#### TEXT SECTION ####
Mr. SILL. In the case of the vessels that Mr. McCarthy speaks about the ships reduced the tonnage by the exemption of the passenger cabins. The amount of space below decks that was affected was very small so that it did not decrease the earning capacity of the vessel except in the effect that it had upon the plimsol mark, the draft marks assigned by the classification society, which allows you to load deeper when the deck is closed than when the deck is open. However in the case of these vessels the difference in the draft was not very much.

Mr. PETTENGILL. This classification society does not make that classification for the basis of a marine insurance rate?

Mr. SILL. I do not know about insurance rates. The society determines the draft to which the vessel may be loaded, and of course it is only recently that the United States has adopted the international load-line law. Prior to that time there was no restriction on United States vessels as to how deep they could load.

Mr. PETTENGILL. Now, have these changes been of value to shipowners only with respect to toll charges, or have they also lessened the marine-insurance premiums, or have they increased premiums? Mr. SILL. I am not familiar with that.

Mr. MCCARTHY. I can answer that, Mr. Pettengill. They do not affect the insurance.

Mr. PETTENGILL. They do not?

Mr. MCCARTHY. They do not affect the insurance cost, but they do the Canal tolls, as well as the port costs; they have lessened the port charges.

Mr. PETTENGILL. Yes.

Mr. LEA. Are those port charges based on United States registration rules?

Mr. MCCARTHY. Yes.

Mr. LEA. And it reduces your tonnage too, does it not?

Mr. MCCARTHY. Under these rules only; it did not reduce the Panama Canal tonnage; that was not affected.

Mr. LEA. Is that requirements as to loading depth a matter of law or a matter of regulation under the law that has the force and effect of law?

Mr. MCCARTHY. It has the force of law, the international loading regulations.

Mr. LEA. If you overload the vessel you would be violating the law?

Mr. McCARTHY. If you overloaded the vessel you would be violating, not only the law, but you would be likewise facing a serious penalty and very drastic action on the part of everybody; if the ship is overloaded-nobody would be willing to insure an overloaded

vessel.

Mr. PETTENGILL. If you should overload the ship in violation of these rules would your marine insurance be collectable?

Mr. McCARTHY. The marine insurance would be jeopardized. I cannot conceive of any shipowner loading a vessel beyond the point allowed. He would lay himself open for criminal action. Mr. PETTENGILL. I have no further questions.

Mr. LEA. We thank you, Mr. McCarthy.

Mr. MCCARTHY. Thank you.

STATEMENT OF LOGAN CRESAP, MARINE INSURANCE, ISTHMIAN SHIPS, NEW YORK CITY

Mr. LEA. Just give us your full name, your address, and for whom you appear.
#### PROVIDED RECORDS ####
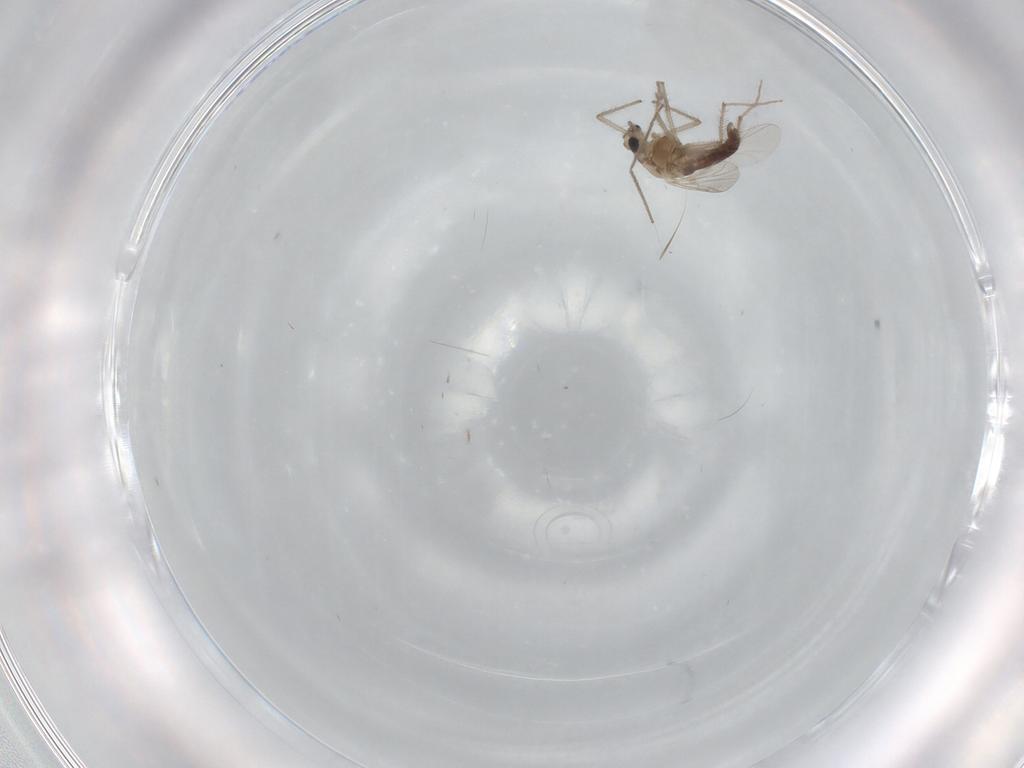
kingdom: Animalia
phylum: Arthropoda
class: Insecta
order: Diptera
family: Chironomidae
####
#### PROVIDED RECORDS ####
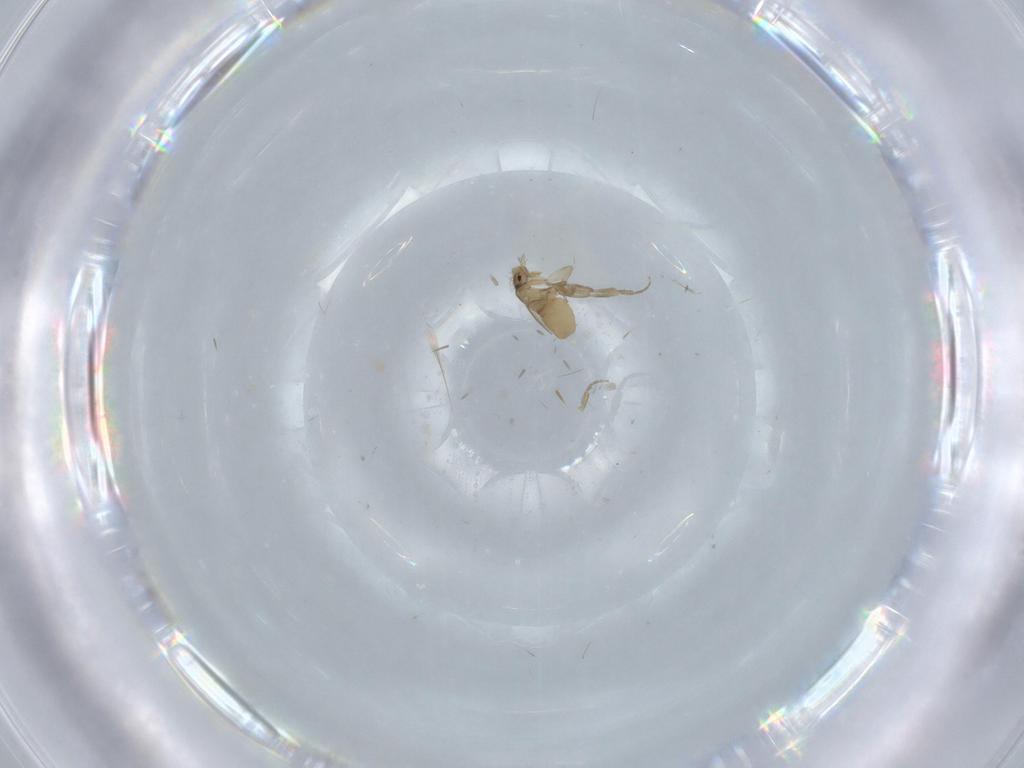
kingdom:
####
▸ WHAT IS ASKED: From the hearing transcript, repeat word for word the passage that begins at the words "Mr. MCCARTHY. They" and stops after the words "does it not?".

▸ THE ANSWER:
Mr. MCCARTHY. They do not affect the insurance cost, but they do the Canal tolls, as well as the port costs; they have lessened the port charges.

Mr. PETTENGILL. Yes.

Mr. LEA. Are those port charges based on United States registration rules?

Mr. MCCARTHY. Yes.

Mr. LEA. And it reduces your tonnage too, does it not?